Source text —
#####
In a speech last month, Governor Tiff Macklem outlined a number of employment trends that will probably necessitate policy remain accommodative for a prolonged period, including the need to facilitate structural changes in the workforce. While the Bank of Canada doesn’t have an employment mandate like the Federal Reserve, Macklem’s comments were seen as a signal he plans to test limits of the nation’s jobs market.

An increasing focus on labor also brings the Bank of Canada’s policy narrative into line with Prime Minister Justin Trudeau’s government, which is poised to announce in coming weeks a new deficit-funded job-creation program on the premise there is too much slack in the market.

What Bloomberg Economics Says...

As the BoC mulls changes to its monetary policy framework this year, we expect this emphasis on downside deviations in labor market indicators to gain in importance, much like it has at the Federal Reserve.
-- Andrew Husby, economist

On Wednesday, the Bank of Canada highlighted how women, youth and lower-waged workers have been disproportionately affected by the downturn. But a full recovery for those cohorts -- who typically work in service-sector jobs -- will be difficult until a vaccine is widely available.
#####
Stored data —
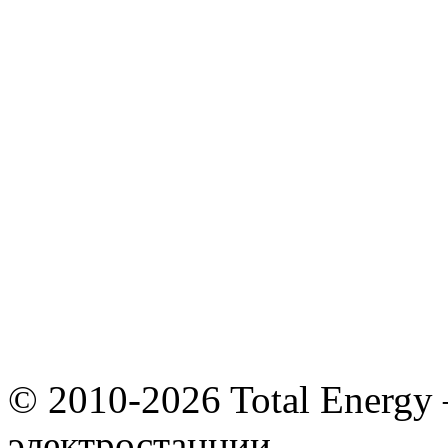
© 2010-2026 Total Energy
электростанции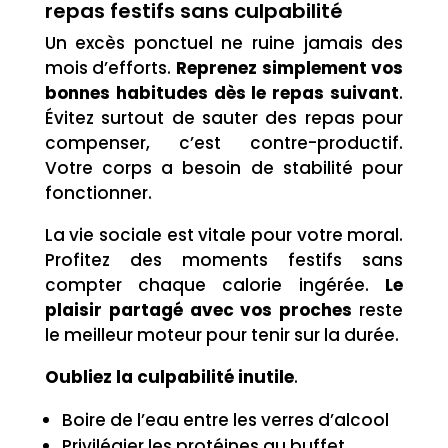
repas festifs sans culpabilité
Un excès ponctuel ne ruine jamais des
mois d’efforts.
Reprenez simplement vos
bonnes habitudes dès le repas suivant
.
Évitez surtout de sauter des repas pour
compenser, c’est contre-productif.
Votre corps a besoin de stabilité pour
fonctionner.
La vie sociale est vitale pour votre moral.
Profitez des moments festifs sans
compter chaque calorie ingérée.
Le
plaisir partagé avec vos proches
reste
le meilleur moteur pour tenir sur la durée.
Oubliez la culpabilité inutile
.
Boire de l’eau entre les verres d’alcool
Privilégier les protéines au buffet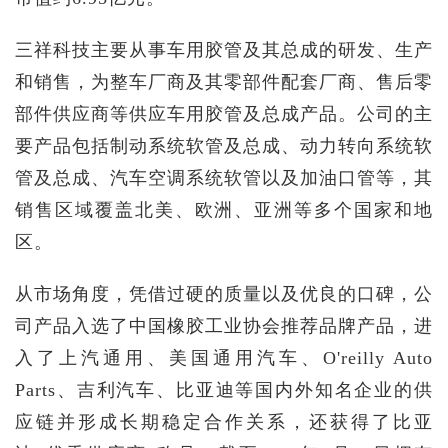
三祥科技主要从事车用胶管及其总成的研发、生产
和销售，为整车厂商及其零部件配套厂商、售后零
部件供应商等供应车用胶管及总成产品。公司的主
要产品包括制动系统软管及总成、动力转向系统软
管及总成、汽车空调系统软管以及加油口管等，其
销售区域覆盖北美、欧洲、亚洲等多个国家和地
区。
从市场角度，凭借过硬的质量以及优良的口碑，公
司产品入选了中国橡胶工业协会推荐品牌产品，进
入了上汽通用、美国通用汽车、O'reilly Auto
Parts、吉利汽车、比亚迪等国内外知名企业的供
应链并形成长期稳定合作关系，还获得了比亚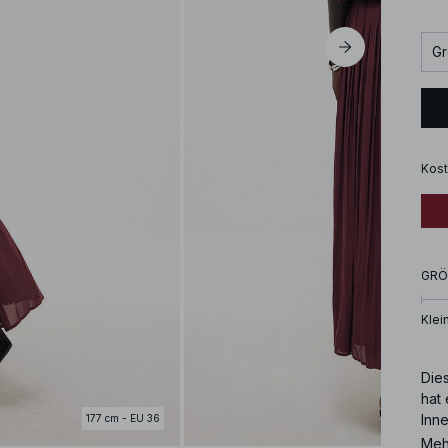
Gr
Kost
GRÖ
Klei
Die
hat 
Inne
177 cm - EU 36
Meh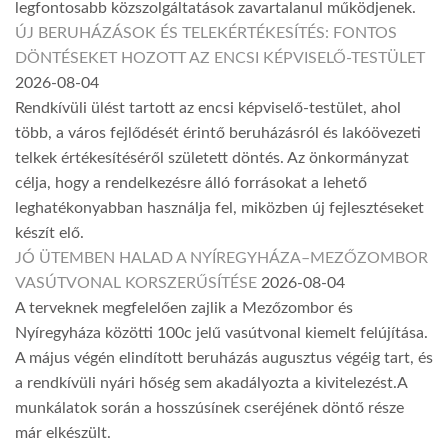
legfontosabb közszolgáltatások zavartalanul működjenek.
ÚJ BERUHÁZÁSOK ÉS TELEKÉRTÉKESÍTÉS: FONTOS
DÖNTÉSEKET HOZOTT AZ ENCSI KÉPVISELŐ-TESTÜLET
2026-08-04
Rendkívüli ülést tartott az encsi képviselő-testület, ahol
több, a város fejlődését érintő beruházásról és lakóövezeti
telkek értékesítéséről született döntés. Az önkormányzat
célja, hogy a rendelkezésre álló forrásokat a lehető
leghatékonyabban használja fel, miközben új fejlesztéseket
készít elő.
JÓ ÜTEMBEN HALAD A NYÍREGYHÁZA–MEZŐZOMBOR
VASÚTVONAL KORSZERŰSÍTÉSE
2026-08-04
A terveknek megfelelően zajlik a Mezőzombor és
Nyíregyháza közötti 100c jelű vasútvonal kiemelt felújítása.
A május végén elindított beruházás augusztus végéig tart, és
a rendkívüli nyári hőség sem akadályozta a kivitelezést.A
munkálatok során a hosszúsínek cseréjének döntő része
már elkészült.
#####
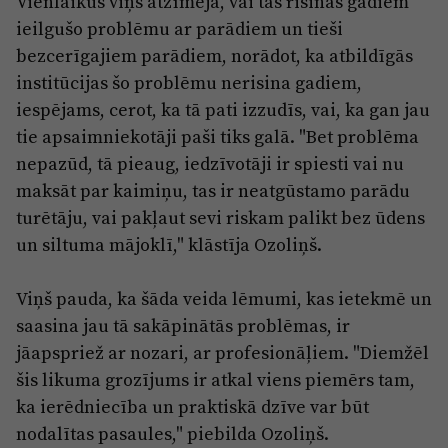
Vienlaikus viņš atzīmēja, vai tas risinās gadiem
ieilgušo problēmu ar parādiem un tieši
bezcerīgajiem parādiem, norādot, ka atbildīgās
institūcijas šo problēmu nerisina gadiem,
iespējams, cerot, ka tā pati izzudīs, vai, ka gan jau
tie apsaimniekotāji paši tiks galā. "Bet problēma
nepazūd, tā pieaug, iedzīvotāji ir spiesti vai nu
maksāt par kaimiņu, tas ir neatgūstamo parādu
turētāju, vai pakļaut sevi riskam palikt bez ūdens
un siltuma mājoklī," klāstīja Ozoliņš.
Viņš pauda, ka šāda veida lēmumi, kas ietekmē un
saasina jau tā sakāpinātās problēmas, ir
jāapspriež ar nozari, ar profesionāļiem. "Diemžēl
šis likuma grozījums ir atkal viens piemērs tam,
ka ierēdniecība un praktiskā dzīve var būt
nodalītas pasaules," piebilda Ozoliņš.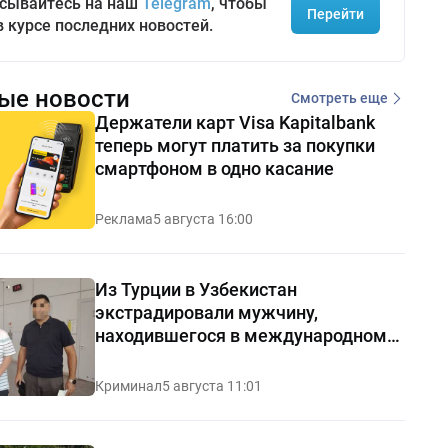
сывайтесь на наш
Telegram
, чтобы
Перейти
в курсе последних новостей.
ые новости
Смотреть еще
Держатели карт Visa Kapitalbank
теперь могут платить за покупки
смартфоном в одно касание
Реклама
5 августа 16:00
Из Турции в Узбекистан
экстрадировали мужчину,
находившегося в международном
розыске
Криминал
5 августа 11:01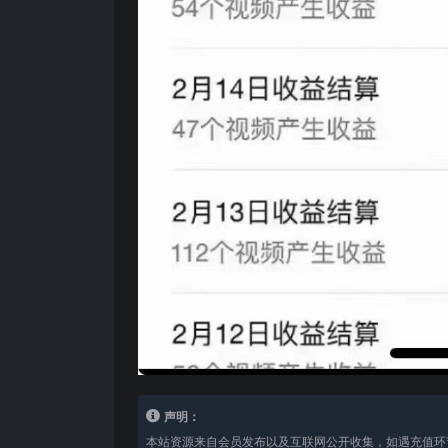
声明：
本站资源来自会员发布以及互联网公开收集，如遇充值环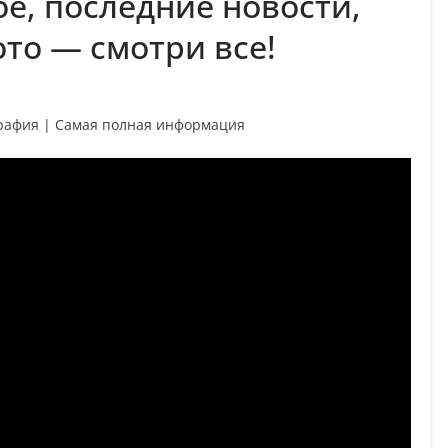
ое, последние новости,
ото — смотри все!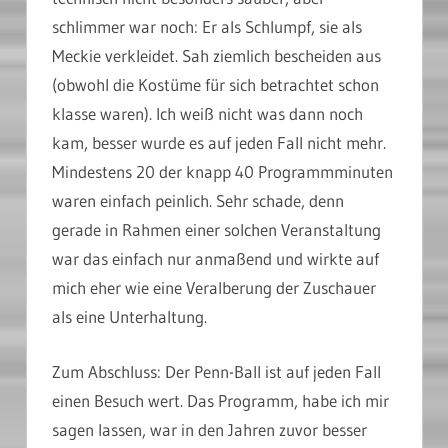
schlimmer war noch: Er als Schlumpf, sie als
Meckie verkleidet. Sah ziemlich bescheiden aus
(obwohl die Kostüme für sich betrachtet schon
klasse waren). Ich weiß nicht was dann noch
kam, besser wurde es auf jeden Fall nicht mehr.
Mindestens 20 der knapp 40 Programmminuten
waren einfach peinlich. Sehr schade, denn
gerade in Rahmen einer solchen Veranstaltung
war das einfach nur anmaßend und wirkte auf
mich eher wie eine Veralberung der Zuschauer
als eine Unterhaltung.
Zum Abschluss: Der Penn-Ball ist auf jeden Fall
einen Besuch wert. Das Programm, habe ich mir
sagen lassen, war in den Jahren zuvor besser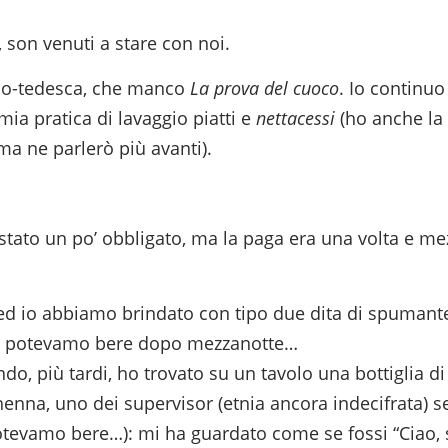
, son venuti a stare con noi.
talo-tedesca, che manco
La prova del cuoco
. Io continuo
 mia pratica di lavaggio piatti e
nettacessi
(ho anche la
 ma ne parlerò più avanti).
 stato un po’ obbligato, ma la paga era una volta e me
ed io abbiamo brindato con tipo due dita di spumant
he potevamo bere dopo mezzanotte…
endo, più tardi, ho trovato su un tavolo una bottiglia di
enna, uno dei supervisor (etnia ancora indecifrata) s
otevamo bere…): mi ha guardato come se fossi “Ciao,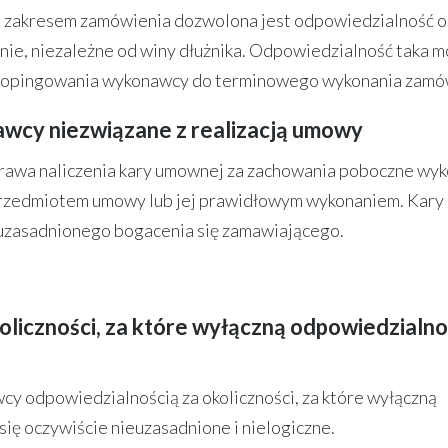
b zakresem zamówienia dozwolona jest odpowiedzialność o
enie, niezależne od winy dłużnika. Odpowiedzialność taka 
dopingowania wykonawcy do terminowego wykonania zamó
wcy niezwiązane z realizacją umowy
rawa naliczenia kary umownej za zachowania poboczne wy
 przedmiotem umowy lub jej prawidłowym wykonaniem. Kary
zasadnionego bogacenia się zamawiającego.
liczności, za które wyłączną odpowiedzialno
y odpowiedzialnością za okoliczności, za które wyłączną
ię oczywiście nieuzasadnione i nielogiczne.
#####
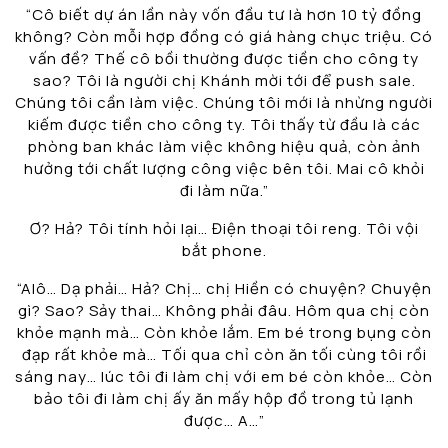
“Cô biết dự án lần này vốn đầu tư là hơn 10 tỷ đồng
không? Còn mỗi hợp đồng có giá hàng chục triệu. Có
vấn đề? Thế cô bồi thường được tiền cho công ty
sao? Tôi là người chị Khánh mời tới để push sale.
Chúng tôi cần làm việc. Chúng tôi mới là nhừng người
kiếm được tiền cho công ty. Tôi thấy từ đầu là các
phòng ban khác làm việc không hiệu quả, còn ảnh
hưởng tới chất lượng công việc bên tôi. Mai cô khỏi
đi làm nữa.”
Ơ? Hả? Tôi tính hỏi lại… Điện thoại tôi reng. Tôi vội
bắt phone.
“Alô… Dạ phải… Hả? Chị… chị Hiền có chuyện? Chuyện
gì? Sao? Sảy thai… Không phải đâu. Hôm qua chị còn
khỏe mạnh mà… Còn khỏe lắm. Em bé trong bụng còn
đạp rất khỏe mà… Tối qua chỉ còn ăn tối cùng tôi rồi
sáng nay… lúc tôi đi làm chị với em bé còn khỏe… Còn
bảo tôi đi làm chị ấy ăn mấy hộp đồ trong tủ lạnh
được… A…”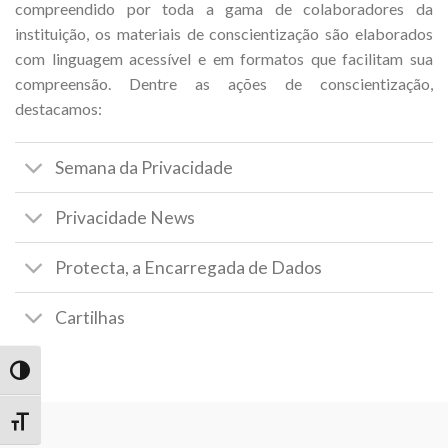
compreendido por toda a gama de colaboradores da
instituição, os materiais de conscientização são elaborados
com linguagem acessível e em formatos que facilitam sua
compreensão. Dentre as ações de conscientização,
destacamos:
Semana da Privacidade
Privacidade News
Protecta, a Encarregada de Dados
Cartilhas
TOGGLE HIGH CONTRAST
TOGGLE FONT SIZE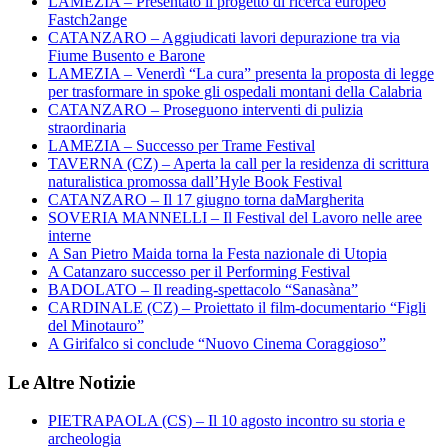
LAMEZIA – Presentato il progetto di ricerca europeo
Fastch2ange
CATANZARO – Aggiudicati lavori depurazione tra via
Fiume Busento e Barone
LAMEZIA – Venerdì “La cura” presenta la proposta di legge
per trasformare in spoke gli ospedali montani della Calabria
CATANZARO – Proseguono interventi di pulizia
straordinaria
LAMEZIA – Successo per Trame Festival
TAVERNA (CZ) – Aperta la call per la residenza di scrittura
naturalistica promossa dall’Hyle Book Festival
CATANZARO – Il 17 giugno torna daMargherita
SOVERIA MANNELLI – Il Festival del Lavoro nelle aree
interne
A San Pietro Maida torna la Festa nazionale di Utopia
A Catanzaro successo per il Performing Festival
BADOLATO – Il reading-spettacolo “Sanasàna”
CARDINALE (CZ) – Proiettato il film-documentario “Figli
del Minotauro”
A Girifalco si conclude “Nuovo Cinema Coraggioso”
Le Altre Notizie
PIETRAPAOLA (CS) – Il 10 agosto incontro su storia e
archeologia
#####
Study questions —
A - In the Bank of Canada text, which groups did the bank say on Wednesday were disproportionately affected by the downturn?
B - Write the next few sentences of the Bank of Canada text, picking up after its final sentence.

Outputs by task —
A - Women, youth and lower-waged workers.

B -
“When it comes to the accommodation and food services, we are not out of the woods yet and it’s hard to see how we will be without the pandemic ending,” Brendon Bernard, an economist at job-posting firm Indeed Canada, said by phone. “For other areas of the economy, the current situation does look strong.”

Indeed’s listings recovered to their pre-Covid levels for the first time last month, a sign hiring is ramping up as vaccine rollouts accelerate. But again, the increased appetite for workers is not evenly-balanced with growth strong in postings for software development and construction, while weak in virus-exposed sectors like food preparation and hospitality.